Students rebuff 'insulting' new offer

March 12, 2004

The view of the student as customer is driving up legal costs, reports Phil Baty

A six-figure compensation claim continues to hang over Oxford Brookes University after a group of up to 28 former osteopathy students rejected a second offer to settle.

The students, who are claiming up to £25,000 each because the university failed to gain professional accreditation for its four-year osteopathy degree, rejected the latest offer of ex gratia payments of up to £5,000, with the chance to negotiate on amounts individually.

Graham McAnuff, a former Oxford Brookes student representing the students, described the second offer as insulting, despite the inclusion of the chance to negotiate, as there was no change to the sum offered earlier.

"What makes the university think the students would accept the same offer that was rejected previously?" he said. He added that the students had secured legal funding and that they had put the matter in the hands of lawyers.

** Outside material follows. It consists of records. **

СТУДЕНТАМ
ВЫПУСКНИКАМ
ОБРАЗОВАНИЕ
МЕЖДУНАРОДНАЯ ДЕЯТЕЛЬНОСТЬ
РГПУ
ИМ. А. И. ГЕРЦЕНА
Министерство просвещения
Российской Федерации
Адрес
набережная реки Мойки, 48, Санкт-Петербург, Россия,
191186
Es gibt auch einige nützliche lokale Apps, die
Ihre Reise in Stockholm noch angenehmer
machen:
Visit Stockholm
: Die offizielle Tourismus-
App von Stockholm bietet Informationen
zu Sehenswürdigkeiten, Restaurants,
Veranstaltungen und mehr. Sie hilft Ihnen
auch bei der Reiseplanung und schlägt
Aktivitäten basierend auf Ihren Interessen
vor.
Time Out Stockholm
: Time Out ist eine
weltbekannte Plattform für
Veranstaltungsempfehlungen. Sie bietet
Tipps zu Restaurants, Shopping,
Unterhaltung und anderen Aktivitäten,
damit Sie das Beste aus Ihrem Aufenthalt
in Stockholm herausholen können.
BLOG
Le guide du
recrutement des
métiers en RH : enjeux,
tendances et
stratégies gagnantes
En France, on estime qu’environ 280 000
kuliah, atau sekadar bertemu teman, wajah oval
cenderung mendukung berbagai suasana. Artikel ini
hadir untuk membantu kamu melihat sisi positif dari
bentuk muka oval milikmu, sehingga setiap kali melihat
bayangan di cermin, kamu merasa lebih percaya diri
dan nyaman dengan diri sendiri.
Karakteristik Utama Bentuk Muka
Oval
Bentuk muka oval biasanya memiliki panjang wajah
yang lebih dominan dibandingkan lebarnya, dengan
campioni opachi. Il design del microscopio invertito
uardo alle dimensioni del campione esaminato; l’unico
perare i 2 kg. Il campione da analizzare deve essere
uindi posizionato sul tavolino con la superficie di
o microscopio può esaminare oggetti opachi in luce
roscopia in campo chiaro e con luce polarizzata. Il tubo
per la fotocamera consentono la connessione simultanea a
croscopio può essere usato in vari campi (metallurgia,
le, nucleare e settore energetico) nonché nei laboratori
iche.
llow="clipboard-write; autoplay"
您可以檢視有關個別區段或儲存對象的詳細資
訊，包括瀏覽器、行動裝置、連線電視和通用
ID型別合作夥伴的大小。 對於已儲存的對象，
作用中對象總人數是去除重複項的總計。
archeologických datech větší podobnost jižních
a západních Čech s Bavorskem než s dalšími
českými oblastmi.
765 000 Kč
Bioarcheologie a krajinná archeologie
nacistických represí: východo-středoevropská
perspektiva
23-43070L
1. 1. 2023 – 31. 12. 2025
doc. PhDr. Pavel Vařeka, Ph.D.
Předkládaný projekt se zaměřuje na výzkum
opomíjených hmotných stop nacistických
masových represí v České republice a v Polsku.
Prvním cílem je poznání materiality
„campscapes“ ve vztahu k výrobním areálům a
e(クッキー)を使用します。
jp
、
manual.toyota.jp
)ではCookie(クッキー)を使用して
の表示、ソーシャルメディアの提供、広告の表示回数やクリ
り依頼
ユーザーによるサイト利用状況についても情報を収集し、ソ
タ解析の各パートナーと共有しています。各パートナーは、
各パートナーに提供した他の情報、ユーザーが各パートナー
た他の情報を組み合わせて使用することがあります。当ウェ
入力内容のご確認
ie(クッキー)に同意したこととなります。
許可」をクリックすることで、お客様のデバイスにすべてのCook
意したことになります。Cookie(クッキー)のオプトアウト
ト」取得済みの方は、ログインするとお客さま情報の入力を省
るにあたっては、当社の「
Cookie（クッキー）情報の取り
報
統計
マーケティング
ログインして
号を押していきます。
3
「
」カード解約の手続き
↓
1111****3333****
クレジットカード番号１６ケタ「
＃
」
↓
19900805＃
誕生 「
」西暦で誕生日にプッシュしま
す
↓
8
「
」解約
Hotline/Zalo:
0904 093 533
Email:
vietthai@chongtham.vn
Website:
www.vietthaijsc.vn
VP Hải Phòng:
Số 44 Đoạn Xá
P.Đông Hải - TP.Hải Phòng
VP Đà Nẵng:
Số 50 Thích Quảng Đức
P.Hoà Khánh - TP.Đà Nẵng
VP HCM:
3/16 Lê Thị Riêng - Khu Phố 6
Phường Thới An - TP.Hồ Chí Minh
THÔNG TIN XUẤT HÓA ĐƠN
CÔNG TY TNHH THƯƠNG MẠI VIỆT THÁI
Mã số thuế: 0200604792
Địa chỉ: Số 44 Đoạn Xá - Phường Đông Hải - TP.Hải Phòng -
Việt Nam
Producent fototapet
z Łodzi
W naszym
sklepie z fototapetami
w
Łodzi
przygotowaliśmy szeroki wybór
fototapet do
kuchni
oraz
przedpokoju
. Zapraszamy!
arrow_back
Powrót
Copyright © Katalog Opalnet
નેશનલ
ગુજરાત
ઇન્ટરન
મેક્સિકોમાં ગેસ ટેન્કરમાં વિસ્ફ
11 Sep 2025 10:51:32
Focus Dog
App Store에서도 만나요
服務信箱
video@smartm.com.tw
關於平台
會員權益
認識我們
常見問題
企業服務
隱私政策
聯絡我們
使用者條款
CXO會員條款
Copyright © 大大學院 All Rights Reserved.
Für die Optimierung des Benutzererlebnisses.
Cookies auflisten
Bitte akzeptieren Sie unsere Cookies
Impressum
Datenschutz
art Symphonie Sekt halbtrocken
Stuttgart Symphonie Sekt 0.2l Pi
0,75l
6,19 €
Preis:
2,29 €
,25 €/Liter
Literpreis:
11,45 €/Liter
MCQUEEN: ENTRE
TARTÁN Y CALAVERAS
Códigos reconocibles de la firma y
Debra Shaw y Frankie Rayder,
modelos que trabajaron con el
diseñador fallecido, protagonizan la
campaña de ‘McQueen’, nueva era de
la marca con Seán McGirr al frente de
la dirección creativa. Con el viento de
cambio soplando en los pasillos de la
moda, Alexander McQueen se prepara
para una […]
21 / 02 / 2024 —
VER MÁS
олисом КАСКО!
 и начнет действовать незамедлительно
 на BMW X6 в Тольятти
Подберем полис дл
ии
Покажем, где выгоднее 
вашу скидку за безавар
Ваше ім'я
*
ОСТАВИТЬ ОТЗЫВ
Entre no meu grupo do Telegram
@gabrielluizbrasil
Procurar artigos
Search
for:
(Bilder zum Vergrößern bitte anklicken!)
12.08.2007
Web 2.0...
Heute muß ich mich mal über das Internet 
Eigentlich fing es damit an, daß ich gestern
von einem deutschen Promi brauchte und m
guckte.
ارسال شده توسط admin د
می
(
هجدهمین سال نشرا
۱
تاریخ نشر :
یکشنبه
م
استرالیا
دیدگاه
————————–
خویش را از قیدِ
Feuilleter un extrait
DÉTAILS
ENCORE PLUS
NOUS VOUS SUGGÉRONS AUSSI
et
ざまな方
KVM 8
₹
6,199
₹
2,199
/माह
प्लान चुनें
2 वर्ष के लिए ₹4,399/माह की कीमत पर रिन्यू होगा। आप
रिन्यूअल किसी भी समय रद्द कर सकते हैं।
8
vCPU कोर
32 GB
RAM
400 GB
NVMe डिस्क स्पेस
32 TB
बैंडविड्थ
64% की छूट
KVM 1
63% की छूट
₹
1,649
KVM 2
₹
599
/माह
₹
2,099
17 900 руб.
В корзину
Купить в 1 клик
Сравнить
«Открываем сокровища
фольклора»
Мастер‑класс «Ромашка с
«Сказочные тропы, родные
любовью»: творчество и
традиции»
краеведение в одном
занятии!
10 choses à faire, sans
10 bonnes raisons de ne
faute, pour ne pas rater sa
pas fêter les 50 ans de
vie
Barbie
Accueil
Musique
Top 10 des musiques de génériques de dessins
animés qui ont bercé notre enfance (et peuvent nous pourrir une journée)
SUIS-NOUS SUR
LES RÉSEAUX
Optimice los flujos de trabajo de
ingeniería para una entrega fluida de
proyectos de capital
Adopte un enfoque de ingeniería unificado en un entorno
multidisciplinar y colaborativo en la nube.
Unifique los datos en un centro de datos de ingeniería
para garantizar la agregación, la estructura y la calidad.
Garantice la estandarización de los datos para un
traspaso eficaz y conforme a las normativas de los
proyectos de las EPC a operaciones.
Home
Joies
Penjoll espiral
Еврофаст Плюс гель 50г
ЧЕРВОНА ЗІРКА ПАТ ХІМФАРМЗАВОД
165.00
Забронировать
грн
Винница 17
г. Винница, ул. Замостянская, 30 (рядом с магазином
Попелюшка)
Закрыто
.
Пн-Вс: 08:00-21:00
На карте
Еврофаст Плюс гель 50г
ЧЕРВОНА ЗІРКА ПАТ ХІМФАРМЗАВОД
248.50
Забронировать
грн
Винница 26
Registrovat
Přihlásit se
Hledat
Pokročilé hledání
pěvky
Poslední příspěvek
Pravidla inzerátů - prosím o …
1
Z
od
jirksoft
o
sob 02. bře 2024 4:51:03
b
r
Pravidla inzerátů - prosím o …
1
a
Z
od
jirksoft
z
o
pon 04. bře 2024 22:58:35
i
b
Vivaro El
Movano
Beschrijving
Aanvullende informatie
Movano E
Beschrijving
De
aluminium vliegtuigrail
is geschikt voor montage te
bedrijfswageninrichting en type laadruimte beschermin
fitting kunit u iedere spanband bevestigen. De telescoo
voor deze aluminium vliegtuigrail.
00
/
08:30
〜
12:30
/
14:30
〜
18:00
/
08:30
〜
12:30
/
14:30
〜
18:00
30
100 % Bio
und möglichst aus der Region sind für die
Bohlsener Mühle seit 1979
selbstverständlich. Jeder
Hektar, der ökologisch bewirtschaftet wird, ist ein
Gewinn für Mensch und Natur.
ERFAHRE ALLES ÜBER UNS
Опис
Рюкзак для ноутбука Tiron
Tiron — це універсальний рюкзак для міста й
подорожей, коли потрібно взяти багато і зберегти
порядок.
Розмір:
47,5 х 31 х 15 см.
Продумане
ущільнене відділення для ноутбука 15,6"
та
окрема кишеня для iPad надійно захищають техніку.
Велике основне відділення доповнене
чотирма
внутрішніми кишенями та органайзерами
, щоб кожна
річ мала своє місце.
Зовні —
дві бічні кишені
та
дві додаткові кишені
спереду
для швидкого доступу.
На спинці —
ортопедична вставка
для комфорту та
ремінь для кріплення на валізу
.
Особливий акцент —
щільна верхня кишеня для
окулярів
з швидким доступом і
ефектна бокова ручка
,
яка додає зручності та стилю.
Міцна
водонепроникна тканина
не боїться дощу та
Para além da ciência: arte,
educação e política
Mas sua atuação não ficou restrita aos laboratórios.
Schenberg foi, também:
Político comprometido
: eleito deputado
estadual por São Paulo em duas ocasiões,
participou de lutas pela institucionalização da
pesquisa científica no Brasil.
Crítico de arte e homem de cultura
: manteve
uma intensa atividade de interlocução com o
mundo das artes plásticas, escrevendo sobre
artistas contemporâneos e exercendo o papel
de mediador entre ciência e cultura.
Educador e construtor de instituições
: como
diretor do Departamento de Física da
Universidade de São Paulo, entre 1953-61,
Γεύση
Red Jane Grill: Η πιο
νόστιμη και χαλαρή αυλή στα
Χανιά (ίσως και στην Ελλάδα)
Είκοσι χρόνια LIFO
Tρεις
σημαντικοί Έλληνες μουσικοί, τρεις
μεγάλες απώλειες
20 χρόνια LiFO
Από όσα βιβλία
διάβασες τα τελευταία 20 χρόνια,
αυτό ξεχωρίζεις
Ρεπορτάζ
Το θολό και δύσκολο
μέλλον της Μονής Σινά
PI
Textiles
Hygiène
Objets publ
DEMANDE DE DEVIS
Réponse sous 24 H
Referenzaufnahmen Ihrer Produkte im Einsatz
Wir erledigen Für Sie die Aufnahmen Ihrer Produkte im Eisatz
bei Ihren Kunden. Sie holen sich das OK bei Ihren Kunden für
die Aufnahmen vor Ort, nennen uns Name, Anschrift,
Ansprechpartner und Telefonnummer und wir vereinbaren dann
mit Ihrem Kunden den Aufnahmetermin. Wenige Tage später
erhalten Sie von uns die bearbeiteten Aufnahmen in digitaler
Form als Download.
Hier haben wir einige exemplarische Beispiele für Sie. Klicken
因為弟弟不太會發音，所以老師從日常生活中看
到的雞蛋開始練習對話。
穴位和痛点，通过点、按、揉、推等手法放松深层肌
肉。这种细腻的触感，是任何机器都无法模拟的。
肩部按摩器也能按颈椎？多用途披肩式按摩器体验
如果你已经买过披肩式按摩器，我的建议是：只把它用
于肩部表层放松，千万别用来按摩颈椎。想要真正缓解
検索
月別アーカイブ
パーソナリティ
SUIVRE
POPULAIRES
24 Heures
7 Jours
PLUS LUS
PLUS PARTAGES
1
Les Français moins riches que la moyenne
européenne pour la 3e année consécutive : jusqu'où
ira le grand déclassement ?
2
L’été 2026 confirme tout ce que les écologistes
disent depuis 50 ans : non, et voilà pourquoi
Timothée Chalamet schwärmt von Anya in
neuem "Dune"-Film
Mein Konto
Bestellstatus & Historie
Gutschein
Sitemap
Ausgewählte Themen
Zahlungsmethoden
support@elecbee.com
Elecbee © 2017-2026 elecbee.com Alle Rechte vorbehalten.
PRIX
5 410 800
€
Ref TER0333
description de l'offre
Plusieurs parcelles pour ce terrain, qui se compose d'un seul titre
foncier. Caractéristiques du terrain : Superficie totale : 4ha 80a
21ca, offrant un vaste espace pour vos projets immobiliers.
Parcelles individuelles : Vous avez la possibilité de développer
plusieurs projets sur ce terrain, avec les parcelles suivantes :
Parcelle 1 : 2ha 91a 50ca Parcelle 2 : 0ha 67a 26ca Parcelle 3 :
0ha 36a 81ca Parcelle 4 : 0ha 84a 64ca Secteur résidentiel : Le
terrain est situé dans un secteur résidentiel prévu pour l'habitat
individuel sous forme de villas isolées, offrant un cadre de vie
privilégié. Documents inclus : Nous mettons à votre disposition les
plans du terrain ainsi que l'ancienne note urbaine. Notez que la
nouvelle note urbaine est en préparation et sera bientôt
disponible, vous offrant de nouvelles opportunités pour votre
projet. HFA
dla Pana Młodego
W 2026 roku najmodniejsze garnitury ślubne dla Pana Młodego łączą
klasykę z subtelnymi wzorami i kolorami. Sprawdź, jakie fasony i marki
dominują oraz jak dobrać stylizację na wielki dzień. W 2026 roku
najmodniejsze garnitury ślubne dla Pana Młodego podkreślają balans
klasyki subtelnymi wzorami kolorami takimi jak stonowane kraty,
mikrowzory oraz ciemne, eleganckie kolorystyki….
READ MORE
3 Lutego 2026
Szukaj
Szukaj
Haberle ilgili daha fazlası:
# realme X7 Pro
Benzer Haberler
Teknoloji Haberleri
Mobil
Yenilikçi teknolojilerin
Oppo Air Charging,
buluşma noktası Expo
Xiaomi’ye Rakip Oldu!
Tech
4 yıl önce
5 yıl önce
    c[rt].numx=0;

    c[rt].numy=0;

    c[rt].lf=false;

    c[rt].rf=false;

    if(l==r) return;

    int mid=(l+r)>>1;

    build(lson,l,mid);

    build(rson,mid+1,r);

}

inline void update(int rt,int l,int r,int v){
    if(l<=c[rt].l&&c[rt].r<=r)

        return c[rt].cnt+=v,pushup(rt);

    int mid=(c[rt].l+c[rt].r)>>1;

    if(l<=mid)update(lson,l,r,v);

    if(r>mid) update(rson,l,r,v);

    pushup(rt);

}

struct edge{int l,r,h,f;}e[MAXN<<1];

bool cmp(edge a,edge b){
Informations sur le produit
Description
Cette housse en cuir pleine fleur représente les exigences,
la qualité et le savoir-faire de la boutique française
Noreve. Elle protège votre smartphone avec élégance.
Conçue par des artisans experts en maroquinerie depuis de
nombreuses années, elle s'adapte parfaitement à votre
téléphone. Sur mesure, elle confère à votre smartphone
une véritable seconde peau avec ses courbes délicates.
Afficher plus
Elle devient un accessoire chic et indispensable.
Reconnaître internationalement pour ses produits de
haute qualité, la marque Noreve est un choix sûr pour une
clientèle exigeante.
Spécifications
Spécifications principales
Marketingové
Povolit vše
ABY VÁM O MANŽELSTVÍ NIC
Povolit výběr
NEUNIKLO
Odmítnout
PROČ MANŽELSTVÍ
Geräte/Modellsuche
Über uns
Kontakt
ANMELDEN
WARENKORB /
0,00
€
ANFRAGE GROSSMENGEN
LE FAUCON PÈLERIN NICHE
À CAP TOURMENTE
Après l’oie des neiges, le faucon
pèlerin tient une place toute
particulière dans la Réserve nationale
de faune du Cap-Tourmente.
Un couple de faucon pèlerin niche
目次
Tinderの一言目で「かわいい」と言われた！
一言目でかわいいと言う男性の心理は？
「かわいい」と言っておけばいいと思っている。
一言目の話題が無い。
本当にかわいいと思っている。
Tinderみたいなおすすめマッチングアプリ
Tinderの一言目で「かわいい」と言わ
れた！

The offer was particularly disappointing, he said, given that the claim - that the university had breached its duty of care and contractual obligations towards the students - was supported by an independent review last month.

The students had initially complained to the university, but this was rejected by an internal complaints hearing. The university argued that professional accreditation from the General Osteopathic Council was not a legal requirement when the students enrolled in 1998 and 1999. It claimed it had merely said it would seek accreditation, which it had.

The university made its first offer to the students on the understanding that it was not accepting liability and that the students would drop their case. Each student in the 1998 cohort was offered £5,000 to reflect the 17 months of additional study it had taken them to gain professional recognition, while the 1999 cohort was offered £2,5 each.

A spokesman for the university said that none of the students had informed the university of any decision to refer the matter formally to lawyers. He said the university remained committed to reaching a conclusion on the matter and was open to discussion with the students.